## ABOUT THIS TASK
The answer must consist of every line from the data that holds "GenerationSoftware".

## SUPPLIED RECORDS
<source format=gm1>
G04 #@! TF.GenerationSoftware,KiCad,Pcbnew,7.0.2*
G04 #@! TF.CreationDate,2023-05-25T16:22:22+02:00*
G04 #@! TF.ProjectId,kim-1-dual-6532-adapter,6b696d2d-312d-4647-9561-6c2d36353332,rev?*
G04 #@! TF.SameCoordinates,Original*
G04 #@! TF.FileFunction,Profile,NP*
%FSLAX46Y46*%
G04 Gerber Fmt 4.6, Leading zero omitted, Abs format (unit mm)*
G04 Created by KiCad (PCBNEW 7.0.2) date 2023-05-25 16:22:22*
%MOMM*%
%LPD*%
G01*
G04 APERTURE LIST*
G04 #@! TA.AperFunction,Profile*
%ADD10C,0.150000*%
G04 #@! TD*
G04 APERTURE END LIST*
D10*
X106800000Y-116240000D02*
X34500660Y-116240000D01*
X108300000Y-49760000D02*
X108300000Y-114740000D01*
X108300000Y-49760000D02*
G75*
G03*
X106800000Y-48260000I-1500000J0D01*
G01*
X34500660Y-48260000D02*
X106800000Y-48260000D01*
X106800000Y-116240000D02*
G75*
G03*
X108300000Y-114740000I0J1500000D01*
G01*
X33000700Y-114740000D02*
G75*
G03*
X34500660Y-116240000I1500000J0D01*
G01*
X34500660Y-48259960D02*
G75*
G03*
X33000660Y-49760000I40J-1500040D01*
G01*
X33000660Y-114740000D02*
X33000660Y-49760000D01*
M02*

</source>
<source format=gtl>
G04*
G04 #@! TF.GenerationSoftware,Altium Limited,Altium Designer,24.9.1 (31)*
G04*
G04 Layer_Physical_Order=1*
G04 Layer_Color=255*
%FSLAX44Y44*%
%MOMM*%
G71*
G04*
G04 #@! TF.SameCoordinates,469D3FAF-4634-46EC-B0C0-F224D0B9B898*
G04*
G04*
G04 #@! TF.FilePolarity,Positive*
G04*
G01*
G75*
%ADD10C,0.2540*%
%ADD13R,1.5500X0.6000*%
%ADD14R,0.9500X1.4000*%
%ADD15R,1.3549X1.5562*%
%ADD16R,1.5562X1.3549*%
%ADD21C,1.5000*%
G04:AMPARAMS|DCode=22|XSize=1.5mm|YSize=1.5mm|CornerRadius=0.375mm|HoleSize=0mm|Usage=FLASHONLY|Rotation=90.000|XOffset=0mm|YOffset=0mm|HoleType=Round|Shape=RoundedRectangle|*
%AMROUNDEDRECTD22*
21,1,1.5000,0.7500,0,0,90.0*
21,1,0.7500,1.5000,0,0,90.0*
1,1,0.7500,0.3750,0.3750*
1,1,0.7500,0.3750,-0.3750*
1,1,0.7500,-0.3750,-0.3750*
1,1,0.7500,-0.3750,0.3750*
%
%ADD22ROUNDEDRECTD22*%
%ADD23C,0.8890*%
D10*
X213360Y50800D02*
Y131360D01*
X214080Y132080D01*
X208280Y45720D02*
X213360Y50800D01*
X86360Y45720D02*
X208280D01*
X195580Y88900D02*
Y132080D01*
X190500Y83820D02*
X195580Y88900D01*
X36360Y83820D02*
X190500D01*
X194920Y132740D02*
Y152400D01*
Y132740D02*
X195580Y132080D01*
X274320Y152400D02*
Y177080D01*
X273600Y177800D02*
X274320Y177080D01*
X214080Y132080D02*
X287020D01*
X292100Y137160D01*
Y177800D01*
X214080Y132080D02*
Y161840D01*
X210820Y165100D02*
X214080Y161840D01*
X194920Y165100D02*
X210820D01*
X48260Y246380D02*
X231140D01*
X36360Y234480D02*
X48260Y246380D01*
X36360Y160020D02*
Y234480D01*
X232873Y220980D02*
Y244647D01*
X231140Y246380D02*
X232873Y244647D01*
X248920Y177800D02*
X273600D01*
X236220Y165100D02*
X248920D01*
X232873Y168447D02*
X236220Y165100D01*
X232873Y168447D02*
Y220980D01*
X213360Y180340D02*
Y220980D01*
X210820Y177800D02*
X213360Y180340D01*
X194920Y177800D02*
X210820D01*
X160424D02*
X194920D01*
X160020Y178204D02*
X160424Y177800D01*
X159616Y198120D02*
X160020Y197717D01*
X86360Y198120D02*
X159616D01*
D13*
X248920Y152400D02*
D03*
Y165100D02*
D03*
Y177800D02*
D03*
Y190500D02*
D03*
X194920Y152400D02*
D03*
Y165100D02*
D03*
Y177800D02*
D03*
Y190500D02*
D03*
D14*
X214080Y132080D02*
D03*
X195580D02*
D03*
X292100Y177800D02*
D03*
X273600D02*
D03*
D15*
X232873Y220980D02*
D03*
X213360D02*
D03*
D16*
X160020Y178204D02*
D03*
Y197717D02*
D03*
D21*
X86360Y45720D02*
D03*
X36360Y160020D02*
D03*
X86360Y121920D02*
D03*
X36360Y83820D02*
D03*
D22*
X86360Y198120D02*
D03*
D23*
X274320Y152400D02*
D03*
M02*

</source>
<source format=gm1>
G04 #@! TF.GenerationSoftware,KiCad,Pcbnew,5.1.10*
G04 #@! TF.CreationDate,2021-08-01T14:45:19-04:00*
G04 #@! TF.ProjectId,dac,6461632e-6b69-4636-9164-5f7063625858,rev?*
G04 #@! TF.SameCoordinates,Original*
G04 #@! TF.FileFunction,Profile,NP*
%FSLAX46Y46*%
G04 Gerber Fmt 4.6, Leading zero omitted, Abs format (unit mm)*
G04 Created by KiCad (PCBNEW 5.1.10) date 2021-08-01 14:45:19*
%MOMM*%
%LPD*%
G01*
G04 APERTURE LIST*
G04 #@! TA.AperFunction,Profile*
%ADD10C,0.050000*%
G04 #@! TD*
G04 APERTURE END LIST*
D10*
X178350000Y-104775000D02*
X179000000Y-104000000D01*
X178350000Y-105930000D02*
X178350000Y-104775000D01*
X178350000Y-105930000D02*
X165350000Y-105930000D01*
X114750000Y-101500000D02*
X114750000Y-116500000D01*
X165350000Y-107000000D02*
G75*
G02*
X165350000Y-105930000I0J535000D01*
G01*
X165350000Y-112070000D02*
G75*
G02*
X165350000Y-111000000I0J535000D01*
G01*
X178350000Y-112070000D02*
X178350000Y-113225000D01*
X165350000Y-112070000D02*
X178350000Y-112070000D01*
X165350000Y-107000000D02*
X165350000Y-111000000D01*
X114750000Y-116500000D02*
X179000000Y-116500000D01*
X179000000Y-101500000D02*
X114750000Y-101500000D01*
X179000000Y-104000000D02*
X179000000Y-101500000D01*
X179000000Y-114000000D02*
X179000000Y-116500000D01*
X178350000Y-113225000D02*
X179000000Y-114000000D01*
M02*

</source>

==

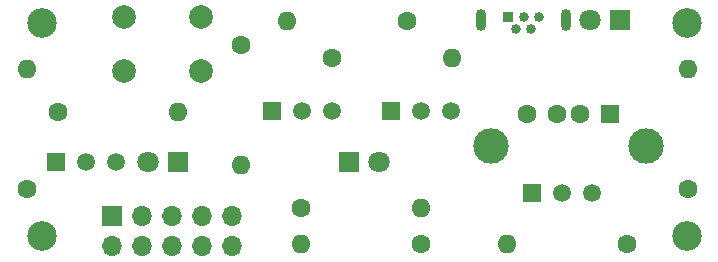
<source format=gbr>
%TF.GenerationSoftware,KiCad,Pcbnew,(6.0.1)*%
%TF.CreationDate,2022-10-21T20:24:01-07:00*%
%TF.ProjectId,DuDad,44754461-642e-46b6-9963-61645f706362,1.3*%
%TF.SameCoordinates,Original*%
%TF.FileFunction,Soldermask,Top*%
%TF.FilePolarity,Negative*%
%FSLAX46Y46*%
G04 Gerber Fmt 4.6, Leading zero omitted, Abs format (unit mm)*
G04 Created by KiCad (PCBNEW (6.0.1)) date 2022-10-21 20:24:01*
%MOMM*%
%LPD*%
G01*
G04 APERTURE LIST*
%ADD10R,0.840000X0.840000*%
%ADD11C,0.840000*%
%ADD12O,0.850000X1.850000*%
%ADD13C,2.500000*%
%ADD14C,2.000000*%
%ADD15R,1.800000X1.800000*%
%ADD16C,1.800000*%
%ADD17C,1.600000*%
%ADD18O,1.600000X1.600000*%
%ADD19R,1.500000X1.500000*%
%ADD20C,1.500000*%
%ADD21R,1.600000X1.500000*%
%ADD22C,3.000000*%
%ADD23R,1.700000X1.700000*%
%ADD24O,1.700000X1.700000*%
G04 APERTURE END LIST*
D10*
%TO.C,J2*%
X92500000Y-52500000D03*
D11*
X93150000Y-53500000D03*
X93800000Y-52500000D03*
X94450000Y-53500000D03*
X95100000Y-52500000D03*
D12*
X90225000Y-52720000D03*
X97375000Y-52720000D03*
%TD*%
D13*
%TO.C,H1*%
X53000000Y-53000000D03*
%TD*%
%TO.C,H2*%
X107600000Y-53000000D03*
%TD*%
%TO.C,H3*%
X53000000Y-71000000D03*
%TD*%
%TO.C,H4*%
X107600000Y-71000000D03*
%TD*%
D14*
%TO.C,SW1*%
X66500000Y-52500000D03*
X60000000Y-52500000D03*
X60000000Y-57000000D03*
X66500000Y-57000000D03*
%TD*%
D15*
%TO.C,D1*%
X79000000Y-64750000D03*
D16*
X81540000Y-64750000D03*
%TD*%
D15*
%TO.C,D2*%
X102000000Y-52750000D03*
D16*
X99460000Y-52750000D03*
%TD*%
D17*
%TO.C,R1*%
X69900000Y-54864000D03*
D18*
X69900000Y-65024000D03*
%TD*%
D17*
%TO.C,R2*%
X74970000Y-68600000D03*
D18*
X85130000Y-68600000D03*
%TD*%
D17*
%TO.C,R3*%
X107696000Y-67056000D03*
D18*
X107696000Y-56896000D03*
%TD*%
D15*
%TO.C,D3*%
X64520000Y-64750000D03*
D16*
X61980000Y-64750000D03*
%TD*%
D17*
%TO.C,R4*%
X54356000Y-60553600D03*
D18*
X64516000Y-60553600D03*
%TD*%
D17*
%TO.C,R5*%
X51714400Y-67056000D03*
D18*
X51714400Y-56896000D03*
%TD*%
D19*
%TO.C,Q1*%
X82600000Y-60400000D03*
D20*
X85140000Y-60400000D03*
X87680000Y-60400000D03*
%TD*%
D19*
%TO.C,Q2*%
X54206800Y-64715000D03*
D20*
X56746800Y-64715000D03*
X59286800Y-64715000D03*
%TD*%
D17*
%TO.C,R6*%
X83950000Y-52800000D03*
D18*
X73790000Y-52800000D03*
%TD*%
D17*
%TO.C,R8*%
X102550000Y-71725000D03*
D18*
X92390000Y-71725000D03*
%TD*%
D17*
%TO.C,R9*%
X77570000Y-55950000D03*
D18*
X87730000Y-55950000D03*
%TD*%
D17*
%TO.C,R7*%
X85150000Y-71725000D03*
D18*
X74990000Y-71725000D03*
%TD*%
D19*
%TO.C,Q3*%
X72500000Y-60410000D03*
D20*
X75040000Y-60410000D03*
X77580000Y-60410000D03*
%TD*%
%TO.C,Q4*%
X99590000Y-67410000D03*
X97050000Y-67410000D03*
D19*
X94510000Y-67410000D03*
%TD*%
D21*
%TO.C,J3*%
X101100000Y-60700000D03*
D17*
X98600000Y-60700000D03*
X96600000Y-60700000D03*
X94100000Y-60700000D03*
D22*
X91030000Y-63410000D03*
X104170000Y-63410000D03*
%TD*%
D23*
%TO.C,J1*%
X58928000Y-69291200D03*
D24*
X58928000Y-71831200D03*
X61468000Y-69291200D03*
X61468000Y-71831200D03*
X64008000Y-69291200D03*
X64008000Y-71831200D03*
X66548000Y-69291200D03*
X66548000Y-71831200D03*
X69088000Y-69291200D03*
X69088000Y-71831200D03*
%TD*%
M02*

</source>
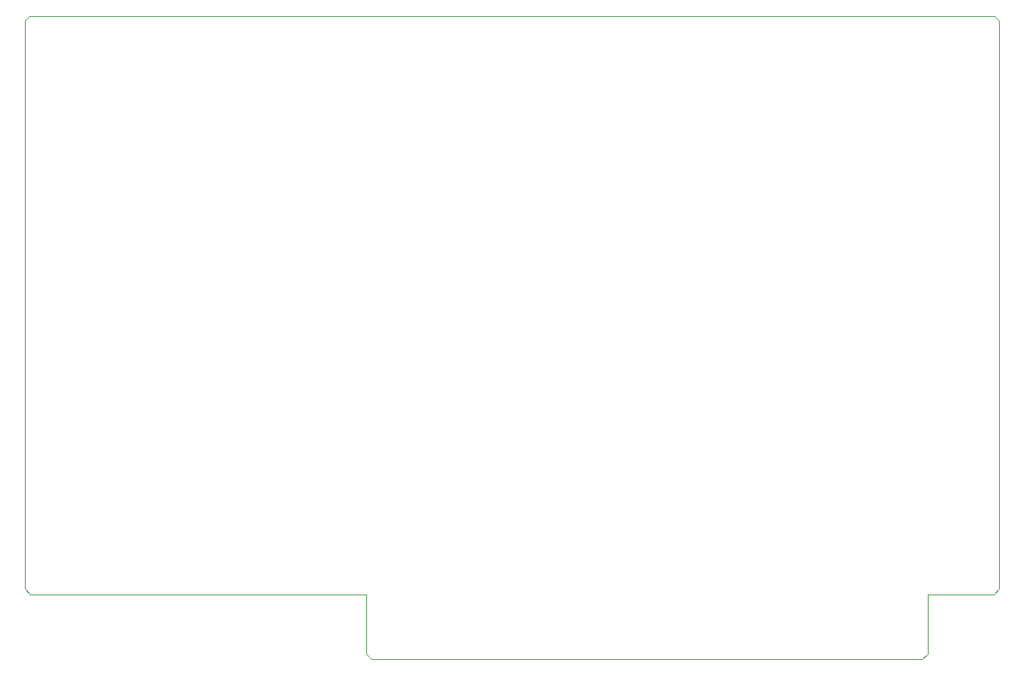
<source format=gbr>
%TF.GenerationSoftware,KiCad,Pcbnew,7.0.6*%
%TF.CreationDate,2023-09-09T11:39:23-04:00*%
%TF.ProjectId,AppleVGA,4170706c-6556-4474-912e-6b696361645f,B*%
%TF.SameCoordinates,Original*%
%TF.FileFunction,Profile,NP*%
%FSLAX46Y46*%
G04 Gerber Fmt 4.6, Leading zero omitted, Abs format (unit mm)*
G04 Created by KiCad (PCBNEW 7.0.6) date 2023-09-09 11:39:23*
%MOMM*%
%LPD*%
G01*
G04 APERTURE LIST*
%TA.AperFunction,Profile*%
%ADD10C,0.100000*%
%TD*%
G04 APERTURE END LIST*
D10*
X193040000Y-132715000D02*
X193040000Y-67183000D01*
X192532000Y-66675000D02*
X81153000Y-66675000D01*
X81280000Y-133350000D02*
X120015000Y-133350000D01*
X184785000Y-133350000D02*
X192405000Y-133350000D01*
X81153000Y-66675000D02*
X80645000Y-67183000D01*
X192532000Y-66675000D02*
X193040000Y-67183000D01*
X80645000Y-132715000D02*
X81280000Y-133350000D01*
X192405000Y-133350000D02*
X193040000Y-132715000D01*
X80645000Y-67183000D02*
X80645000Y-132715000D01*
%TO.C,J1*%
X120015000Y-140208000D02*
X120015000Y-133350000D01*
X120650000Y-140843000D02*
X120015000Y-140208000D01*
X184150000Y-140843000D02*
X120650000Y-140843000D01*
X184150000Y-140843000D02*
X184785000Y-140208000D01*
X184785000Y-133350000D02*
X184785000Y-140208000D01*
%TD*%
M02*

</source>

## YOUR SOLUTION
G04 #@! TF.GenerationSoftware,KiCad,Pcbnew,7.0.2*
G04 #@! TF.GenerationSoftware,Altium Limited,Altium Designer,24.9.1 (31)*
G04 #@! TF.GenerationSoftware,KiCad,Pcbnew,5.1.10*
%TF.GenerationSoftware,KiCad,Pcbnew,(6.0.1)*%
%TF.GenerationSoftware,KiCad,Pcbnew,7.0.6*%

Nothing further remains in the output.